= Beginning of Section =
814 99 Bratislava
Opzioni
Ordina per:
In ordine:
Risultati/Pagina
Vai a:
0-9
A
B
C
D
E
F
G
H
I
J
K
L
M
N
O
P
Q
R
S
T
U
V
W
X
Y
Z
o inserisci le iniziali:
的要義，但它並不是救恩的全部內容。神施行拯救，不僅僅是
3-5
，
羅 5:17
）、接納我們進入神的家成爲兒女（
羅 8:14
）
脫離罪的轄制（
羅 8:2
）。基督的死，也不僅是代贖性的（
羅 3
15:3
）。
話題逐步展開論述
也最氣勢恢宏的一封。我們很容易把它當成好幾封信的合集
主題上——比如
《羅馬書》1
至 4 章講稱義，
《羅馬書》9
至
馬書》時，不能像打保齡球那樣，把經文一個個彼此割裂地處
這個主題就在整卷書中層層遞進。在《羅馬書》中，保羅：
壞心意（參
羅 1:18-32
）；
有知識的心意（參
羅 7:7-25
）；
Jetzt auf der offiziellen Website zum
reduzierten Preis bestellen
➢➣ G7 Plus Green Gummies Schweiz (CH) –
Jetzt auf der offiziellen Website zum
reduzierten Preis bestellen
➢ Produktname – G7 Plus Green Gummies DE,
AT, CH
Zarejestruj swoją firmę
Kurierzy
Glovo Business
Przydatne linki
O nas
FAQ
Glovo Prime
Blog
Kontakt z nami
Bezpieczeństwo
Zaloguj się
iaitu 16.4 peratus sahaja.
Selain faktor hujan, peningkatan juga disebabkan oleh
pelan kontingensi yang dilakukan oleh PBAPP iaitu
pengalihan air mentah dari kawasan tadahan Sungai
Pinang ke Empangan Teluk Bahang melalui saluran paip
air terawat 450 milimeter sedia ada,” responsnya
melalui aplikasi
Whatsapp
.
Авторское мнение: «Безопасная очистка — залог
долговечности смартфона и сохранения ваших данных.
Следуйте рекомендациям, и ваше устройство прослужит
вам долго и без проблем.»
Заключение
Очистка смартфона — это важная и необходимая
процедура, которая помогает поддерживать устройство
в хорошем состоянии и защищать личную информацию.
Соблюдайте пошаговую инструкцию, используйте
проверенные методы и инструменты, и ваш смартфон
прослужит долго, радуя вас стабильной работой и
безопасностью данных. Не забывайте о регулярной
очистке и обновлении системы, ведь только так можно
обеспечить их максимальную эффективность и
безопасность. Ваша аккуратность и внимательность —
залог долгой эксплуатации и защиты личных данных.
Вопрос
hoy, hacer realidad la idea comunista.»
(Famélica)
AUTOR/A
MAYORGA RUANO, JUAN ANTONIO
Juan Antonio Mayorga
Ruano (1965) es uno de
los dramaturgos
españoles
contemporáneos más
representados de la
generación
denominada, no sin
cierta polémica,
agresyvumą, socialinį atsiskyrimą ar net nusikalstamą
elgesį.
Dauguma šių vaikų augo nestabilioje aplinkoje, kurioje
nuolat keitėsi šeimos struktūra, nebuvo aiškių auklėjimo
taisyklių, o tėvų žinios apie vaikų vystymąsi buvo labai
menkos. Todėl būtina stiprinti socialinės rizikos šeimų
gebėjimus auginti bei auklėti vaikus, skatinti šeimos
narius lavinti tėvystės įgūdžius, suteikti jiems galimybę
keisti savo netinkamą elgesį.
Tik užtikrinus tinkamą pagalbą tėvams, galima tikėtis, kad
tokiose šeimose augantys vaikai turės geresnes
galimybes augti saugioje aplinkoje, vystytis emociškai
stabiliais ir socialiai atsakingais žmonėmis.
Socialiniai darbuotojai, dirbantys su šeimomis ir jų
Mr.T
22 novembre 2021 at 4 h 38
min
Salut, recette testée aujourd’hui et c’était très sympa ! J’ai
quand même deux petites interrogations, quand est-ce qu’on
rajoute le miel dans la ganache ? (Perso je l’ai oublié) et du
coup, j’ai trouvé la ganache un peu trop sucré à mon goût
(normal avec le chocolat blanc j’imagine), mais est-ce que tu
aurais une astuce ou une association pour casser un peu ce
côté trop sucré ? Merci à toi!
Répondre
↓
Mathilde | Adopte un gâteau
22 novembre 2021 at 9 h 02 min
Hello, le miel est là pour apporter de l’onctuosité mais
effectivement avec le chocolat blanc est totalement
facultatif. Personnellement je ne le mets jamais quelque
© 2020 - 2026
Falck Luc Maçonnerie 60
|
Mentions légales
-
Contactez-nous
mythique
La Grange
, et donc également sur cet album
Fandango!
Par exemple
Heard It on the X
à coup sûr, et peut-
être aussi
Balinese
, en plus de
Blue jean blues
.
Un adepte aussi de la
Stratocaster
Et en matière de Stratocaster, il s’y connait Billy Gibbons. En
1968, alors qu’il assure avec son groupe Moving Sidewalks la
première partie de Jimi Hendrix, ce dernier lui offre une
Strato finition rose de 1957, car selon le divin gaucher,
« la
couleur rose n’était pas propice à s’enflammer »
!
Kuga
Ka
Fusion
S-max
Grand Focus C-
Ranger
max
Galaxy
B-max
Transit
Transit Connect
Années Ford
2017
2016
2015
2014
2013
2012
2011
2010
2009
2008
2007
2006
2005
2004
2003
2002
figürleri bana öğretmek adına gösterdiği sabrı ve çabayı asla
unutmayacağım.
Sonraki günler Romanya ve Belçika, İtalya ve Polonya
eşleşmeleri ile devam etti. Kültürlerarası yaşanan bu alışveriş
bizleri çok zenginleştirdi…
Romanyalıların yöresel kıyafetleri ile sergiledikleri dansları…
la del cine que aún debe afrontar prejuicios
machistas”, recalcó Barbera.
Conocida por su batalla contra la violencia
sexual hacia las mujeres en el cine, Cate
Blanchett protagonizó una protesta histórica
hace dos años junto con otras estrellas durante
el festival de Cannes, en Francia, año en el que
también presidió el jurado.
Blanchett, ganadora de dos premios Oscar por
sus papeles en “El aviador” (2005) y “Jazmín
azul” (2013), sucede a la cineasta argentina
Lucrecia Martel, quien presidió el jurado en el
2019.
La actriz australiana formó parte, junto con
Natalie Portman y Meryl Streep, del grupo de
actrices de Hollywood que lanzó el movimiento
= End of Section =
• _Directive_: Gather every line of the records above that contains the string "смартфона".

• _Solution for this problem_:
долговечности смартфона и сохранения ваших данных.
Очистка смартфона — это важная и необходимая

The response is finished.